PSLV-D3
- Model of the PSLV rocket
- Mission type: Deployment of one satellite.
- Operator: ISRO
- Website: ISRO website

Spacecraft properties
- Spacecraft: Polar Satellite Launch Vehicle
- Spacecraft type: Launch vehicle
- Manufacturer: ISRO
- Launch mass: 295,000 kilograms (650,000 lb)
- Payload mass: 920 kilograms (2,030 lb)

Start of mission
- Launch date: 04:53, March 21, 1996 (IST)
- Rocket: PSLV
- Launch site: Sriharikota Launching Range
- Contractor: ISRO

End of mission
- Disposal: Placed in graveyard orbit
- Deactivated: 21 March 1996

Orbital parameters
- Regime: Sun-synchronous Low Earth orbit

Payload
- IRS-P3

= PSLV-D3 =

PSLV-D3 was the overall third and second successful mission of the PSLV program by Indian Space Research Organisation.

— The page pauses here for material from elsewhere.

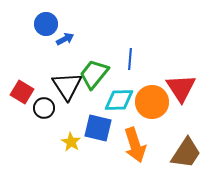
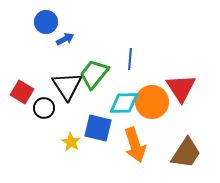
blue circle: moved 2 px up
cyan diamond: moved 5 px right, 3 px down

The vehicle carried IRS-P3 satellite which was deployed in the Sun-synchronous Low Earth orbit.

==Launch==
PSLV-D3 was launched at 4:53 a.m. IST on 21 March 1996 from Satish Dhawan Space Centre (then called "Sriharikota Launching Range"). The vehicle successfully achieved orbit, placing the IRS-P3 satellite in the Sun-synchronous orbit.